BOSTON, Oct. 20 (UPI) — The Obama administration moved to block a bankruptcy court from erasing student loan debt saying such an allowance would jeopardize the fiscal stability of the loan program, a move that stands in sharp contrast to the administration’s announcement it is in support of repealing part of the 2005 legislation championed by Vice President Joe Biden.
U.S. Department of Education attorneys, intervening in the case of a 65-year-old man seeking to erase his student loans in bankruptcy, urged the court to stand firm with borrowers who claim they are in a dire financial situation. Attorneys argued thatRobert Murphy of Massachusetts, unemployed and of retirement age, has plenty of chances to go back to work or hit the jackpot
No student debtors should get a break unless there is a “certainty of hopelessness” with circumstances that have a “total incapacity” to change, attorneys said.
“An individual’s economic circumstances may change over time,” attorneys said. “Improvements in the national economy may offer new employment prospects, changes in family circumstances may reduce the number of the debtor’s dependents, a spouse may enter or reenter the workforce, or the debtor may benefit from an inheritance or other windfall.”

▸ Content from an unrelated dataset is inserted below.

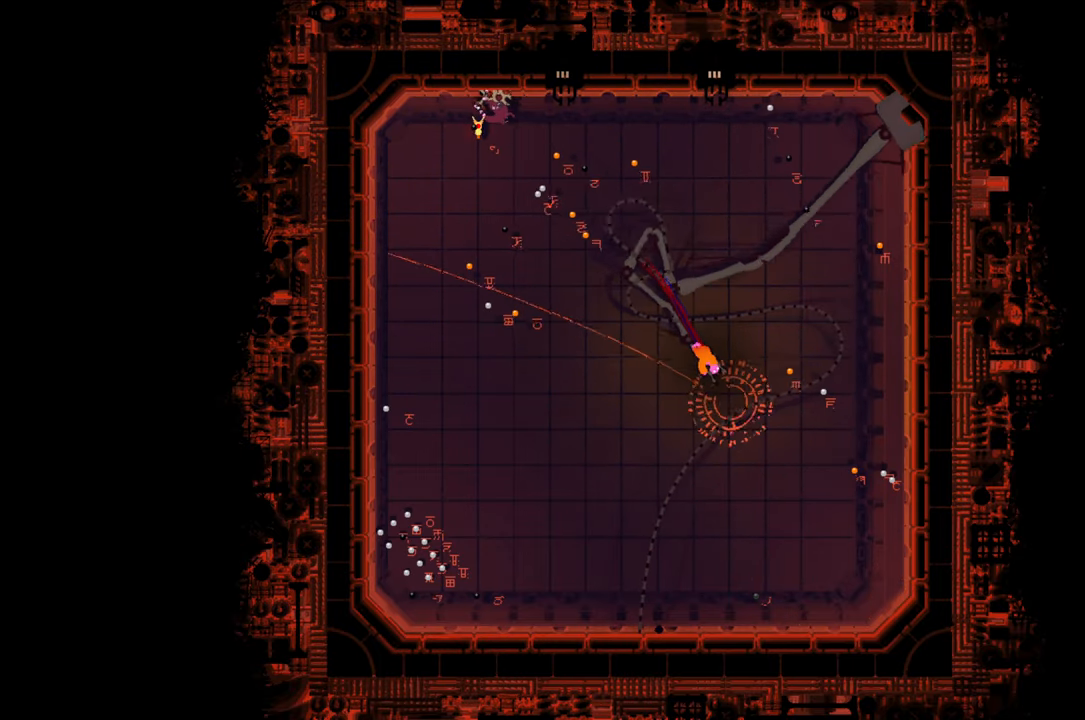
{"buttons": [], "left_stick": "up-right", "right_stick": "center", "events": [[33, "left_stick", "up-right"]]}
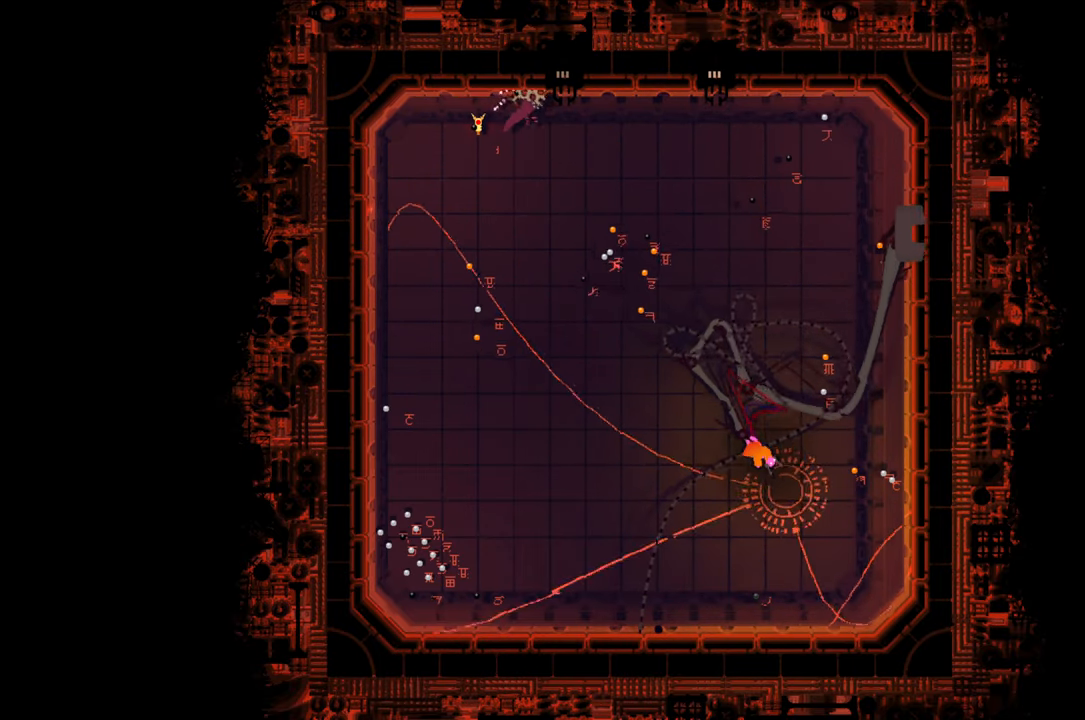
{"buttons": [], "left_stick": "up", "right_stick": "center", "events": [[167, "left_stick", "up"]]}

Murphy requested The First Circuit Court of Appeals discharge several Parent Plus student loans, backed by the Department of Education, he took out for his children. Murphy is asking the court to define what “undue hardship” means when it comes to repaying student loan debt. A win for Murphy could change the way U.S. bankruptcy courts handle outstanding student loan debt.
Murphy lost his $165,000-a-year job as president of a manufacturing company in 2002. While looking for work in the past 13 years, he’s dried up his retirement savings and his home was recently foreclosed. Murphy estimates if he were to find a $50,000-a-year job now and pay until he turns 77, the balance of his loans would still grow to $500,000 with interest.
Court records show Murphy took out twelve loans between 2001 and 2007, totaling $220,765.
Beginning in the 1970s, lawmakers began changing bankruptcy laws to edge out student loans from release. In 2005, Biden, then a U.S. senator from Delaware,helped secure legislation that would permanently bar both public and private-backed student loans from bankruptcy proceedings.
In early October, the administration announced it wants to rescind the law for private education loans, saying there are fewer consumer protections than with federal loans.
“There are strong grounds for maintaining different standards for federal student loans,” the Education Department said. “Federal loans are not underwritten, have generous terms and protections, and the payments can be limited based on income. Private student loans, by contrast, are underwritten and most do not have a built in income- driven repayment plan.”
Education debt has become a leading talking point for candidates seeking Republican and Democratic nominations for president. If Biden decides to make a bid for the Democratic nomination, his work on bankruptcy laws and student loans could open even more debate.
Nationally, student loans are the second-largest class of U.S. consumer debt behind mortgages. Since 2006, student debt has more than doubled from less than $600 billion to more than $1.2 trillion. The average balance is about $30,000.